┌──

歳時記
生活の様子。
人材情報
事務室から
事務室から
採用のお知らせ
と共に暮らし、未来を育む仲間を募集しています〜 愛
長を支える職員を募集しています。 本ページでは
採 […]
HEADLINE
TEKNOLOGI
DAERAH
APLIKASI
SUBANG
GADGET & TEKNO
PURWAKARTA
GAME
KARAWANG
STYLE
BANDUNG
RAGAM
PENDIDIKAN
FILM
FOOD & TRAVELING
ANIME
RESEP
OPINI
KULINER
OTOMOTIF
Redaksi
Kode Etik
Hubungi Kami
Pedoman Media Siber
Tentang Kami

└──
┌──

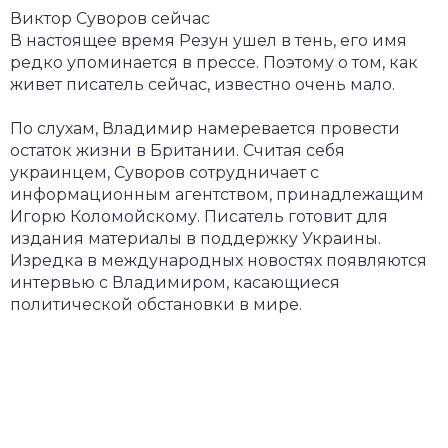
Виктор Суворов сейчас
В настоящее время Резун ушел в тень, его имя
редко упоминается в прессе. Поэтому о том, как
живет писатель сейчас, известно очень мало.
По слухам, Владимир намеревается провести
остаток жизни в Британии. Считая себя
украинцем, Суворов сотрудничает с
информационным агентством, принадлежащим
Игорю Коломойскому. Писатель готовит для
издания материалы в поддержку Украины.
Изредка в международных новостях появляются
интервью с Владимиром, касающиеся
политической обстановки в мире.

└──

TASK DESCRIPTION:
Above are the entries. Quote exactly the lines from the one bearing "と共に暮らし、未来を育む仲間を募集しています〜 愛" through the one bearing "Tentang Kami".

EXPECTED OUTPUT:
と共に暮らし、未来を育む仲間を募集しています〜 愛
長を支える職員を募集しています。 本ページでは
採 […]
HEADLINE
TEKNOLOGI
DAERAH
APLIKASI
SUBANG
GADGET & TEKNO
PURWAKARTA
GAME
KARAWANG
STYLE
BANDUNG
RAGAM
PENDIDIKAN
FILM
FOOD & TRAVELING
ANIME
RESEP
OPINI
KULINER
OTOMOTIF
Redaksi
Kode Etik
Hubungi Kami
Pedoman Media Siber
Tentang Kami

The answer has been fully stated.